While working on a client project I thought it would be best to use real content from the clients site to check, amongst other things, if pagination was working on the home page.

After importing the clients data into my development site I refreshed the the home page and looked for pagination at around 10 posts (the default).

Not so – the home page filled up with posts and right at the bottom was my post navigation – older / newer posts links.
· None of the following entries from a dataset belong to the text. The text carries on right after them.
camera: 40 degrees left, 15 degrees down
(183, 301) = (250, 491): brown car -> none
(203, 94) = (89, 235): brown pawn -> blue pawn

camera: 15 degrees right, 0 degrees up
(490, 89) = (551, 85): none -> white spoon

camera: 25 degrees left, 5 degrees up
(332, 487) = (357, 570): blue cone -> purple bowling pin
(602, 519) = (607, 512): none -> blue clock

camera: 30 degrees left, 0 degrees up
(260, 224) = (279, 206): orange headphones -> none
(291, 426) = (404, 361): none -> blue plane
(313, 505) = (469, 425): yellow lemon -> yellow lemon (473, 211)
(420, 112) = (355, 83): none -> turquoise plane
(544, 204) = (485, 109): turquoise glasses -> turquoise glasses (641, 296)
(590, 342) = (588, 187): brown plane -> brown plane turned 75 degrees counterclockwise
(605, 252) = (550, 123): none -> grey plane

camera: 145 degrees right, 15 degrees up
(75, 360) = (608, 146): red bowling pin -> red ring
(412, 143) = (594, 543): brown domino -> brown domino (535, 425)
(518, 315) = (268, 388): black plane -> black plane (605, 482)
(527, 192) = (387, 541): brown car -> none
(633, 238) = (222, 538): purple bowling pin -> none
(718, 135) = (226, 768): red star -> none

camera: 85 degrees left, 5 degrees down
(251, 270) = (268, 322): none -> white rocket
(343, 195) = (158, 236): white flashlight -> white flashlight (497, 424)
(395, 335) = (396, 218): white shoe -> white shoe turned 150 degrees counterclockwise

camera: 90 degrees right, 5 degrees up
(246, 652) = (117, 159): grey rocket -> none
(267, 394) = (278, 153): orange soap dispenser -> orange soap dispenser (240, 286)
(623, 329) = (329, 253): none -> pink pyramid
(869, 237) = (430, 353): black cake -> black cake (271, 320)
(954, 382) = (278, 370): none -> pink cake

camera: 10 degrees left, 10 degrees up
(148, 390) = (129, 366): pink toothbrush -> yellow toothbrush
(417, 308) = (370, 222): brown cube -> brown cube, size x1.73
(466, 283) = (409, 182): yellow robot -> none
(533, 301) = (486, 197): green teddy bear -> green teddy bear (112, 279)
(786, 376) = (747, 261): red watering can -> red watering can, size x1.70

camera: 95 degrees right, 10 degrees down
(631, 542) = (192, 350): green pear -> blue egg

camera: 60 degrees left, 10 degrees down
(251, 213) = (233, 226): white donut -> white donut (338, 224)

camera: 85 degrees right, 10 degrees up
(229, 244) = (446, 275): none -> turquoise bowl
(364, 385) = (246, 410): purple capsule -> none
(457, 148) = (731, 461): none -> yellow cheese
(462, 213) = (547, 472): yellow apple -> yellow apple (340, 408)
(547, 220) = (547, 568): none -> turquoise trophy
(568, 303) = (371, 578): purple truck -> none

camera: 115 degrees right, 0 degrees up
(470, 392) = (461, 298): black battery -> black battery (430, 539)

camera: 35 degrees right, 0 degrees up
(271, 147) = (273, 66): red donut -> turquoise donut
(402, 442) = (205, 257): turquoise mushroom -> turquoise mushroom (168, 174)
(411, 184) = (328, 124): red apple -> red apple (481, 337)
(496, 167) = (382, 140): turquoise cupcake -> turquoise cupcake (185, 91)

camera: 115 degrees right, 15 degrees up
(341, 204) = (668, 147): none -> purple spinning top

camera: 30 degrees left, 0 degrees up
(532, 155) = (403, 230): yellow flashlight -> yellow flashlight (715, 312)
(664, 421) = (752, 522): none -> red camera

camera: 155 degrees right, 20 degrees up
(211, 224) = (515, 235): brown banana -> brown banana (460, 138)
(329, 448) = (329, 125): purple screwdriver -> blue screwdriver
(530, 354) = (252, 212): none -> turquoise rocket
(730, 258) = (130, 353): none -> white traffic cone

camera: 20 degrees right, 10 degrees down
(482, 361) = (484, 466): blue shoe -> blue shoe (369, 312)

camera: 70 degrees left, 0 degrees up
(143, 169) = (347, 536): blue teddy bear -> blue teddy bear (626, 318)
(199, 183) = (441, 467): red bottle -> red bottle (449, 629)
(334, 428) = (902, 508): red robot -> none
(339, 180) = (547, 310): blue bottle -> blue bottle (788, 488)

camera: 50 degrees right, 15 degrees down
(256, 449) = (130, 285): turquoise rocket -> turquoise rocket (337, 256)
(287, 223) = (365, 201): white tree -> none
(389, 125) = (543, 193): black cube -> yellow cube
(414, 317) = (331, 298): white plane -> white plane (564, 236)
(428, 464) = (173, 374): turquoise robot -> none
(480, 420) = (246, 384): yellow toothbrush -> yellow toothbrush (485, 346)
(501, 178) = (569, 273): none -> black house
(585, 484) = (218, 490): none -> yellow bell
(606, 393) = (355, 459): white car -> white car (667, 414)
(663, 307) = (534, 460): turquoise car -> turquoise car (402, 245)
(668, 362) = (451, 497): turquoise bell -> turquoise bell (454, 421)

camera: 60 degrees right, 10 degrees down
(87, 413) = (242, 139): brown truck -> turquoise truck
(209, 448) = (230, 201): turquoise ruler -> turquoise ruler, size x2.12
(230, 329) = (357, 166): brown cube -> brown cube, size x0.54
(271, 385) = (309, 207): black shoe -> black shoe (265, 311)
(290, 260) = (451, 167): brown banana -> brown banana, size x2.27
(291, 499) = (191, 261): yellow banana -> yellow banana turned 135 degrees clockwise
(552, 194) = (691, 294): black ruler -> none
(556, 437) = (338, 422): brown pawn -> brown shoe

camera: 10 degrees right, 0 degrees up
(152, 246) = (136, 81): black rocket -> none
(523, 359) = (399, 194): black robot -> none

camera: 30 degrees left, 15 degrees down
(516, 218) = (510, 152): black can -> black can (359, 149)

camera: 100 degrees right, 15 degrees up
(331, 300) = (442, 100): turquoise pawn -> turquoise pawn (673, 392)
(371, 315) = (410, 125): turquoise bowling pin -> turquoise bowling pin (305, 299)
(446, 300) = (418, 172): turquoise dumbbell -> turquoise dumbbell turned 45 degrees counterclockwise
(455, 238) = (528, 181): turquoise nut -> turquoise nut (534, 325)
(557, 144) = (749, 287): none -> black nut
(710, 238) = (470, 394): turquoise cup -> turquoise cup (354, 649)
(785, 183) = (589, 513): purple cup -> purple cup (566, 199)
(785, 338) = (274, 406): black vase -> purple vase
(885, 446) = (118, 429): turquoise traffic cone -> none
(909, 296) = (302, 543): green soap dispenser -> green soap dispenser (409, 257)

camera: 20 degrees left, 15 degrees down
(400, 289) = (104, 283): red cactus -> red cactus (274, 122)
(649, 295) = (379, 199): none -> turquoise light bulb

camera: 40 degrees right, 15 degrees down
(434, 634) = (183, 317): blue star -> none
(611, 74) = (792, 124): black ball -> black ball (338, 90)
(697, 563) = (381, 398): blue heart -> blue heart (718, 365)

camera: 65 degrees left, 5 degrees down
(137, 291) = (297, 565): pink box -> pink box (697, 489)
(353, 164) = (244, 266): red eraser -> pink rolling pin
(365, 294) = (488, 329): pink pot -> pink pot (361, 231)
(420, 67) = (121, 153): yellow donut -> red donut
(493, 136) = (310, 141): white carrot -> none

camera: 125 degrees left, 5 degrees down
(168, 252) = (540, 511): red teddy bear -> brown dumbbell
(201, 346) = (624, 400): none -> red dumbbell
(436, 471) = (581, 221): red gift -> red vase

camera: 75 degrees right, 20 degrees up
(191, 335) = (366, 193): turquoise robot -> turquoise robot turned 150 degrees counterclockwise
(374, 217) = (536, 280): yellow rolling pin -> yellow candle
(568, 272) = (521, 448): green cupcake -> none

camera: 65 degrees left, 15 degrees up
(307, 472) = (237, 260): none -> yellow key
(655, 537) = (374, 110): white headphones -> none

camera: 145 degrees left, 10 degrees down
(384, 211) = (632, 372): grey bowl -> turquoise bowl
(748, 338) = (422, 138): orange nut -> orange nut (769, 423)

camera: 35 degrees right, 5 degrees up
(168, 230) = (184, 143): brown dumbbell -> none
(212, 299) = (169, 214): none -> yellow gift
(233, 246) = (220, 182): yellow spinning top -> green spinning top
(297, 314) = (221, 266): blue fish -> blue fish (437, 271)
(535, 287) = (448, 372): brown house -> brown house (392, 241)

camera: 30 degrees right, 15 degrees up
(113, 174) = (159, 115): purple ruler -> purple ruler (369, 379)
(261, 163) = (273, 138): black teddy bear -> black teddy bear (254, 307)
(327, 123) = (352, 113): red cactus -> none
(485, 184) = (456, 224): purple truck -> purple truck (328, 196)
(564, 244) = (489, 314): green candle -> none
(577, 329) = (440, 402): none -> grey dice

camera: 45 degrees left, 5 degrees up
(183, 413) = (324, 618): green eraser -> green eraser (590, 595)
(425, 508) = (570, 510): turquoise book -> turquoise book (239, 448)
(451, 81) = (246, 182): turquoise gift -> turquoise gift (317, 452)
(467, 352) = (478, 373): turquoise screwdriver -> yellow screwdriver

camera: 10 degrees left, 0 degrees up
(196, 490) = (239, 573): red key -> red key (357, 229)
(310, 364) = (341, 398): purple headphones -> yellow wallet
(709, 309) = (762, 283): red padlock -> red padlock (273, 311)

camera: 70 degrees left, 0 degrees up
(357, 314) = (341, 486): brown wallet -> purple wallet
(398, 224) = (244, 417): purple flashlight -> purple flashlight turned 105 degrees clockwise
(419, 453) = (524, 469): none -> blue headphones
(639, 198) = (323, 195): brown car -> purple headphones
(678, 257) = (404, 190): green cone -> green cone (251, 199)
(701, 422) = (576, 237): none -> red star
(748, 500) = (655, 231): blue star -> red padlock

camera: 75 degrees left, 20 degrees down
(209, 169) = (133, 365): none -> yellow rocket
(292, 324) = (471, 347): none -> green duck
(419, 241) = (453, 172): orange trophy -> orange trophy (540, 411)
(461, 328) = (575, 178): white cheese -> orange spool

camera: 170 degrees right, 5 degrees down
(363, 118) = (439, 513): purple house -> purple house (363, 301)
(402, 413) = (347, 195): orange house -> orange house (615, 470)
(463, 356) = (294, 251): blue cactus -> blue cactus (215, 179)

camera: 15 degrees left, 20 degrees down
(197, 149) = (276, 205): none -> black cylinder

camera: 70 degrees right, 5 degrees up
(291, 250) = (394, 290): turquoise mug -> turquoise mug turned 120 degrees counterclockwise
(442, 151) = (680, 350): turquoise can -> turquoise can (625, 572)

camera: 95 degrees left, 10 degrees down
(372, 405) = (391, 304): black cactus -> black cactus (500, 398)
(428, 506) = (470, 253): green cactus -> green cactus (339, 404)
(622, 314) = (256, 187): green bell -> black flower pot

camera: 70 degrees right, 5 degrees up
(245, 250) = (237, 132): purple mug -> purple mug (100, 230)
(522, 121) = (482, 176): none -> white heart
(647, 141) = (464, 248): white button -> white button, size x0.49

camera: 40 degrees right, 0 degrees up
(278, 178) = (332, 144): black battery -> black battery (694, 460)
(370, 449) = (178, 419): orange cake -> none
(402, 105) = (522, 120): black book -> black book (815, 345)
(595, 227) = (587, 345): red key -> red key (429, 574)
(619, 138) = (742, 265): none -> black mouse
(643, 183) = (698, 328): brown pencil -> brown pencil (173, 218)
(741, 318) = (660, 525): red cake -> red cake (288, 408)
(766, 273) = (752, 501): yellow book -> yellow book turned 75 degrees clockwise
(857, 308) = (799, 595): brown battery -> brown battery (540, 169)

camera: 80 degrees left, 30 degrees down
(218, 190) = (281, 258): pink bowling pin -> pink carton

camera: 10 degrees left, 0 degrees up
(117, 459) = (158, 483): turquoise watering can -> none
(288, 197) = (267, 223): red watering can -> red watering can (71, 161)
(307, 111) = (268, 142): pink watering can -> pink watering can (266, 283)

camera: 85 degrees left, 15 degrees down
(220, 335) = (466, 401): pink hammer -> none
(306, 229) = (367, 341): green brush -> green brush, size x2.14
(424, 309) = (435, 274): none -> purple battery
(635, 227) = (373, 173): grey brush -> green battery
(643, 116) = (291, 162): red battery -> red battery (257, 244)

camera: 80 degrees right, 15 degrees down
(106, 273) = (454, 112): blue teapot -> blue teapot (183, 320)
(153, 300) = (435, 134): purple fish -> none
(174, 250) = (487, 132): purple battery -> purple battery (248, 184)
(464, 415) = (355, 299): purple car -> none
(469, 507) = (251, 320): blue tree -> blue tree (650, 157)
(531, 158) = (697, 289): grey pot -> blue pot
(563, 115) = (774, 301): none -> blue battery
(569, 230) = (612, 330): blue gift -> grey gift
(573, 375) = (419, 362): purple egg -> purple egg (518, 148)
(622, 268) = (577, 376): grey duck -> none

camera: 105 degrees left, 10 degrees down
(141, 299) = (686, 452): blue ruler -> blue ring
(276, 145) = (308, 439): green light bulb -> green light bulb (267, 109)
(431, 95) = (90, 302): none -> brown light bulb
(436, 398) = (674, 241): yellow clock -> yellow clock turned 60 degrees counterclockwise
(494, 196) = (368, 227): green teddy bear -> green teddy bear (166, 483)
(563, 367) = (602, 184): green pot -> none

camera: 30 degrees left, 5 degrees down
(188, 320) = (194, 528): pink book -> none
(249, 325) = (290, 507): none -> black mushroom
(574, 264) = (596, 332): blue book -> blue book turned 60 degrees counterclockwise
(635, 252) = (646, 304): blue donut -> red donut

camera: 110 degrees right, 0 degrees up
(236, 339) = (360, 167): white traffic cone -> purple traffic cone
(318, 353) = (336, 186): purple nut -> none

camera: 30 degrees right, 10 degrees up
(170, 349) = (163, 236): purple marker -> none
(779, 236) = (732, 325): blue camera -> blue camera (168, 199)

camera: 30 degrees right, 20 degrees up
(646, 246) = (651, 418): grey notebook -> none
I visited the WordPress Settings, Reading page and changed the “blog pages show at most” settings to a different number and refreshed the page.

Again nothing changed.

This time I search to see if this was a known issue (can’t think why it would), I checked my index.php code and compared to other theme files, I switched to the default WordPress theme and still the homepage filled up with posts.

Finally after more searching I came up with the solution – sticky posts.

It was then that I realized that all the posts in the client data (over 300) were set to sticky.

That’s why the pagination wasn’t working.

Now, in the WordPress Admin Dashboard I’ll have to uncheck “Make this post sticky” for each post or (perhaps a little faster) manually change one option in my wp_options table to changes the sticky settings.

If you are comfortable messing with your WordPress database you can reset the ‘sticky_posts’ option in the wp_options table. I made the following change to the ‘sticky_posts’ field in my development database. I edited it to be “a:0:{}” and all the sticky posts were gone!

A simple solution to cap off some head scratching and I hope this helps you out if you encounter the same issue.